## To-do item
Only the line containing "Minh, Hội đồng" and the lines after it, through the end of the data below, are to be returned, each exactly as it stands.
BEGIN Material for this task
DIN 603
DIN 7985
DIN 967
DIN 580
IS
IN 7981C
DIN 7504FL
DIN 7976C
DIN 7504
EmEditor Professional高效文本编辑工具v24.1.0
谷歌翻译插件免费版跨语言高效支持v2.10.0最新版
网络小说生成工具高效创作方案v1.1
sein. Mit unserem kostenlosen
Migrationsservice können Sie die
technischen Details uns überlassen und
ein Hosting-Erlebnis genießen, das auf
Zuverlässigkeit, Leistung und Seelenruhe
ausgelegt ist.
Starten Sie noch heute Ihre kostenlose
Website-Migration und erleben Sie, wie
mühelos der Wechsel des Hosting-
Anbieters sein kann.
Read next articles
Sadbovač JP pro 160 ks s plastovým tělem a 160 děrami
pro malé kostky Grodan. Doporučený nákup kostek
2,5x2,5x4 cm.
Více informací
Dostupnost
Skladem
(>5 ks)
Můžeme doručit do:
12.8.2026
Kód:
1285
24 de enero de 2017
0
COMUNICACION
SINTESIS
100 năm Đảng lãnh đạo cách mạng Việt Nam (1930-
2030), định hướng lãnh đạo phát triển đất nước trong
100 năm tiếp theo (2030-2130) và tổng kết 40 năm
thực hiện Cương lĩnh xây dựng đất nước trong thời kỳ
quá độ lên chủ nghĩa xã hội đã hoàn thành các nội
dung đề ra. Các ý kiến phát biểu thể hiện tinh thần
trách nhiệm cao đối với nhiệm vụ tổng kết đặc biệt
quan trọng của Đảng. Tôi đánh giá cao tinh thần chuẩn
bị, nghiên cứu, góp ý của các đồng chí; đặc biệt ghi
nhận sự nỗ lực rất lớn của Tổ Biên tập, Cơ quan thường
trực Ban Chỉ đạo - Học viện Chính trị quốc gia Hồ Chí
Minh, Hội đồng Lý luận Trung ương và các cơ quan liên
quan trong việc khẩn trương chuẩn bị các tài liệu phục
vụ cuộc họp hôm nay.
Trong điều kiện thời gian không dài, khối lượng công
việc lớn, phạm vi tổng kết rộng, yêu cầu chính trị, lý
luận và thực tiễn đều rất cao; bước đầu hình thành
END Material for this task
## Final answer
Minh, Hội đồng Lý luận Trung ương và các cơ quan liên
quan trong việc khẩn trương chuẩn bị các tài liệu phục
vụ cuộc họp hôm nay.
Trong điều kiện thời gian không dài, khối lượng công
việc lớn, phạm vi tổng kết rộng, yêu cầu chính trị, lý
luận và thực tiễn đều rất cao; bước đầu hình thành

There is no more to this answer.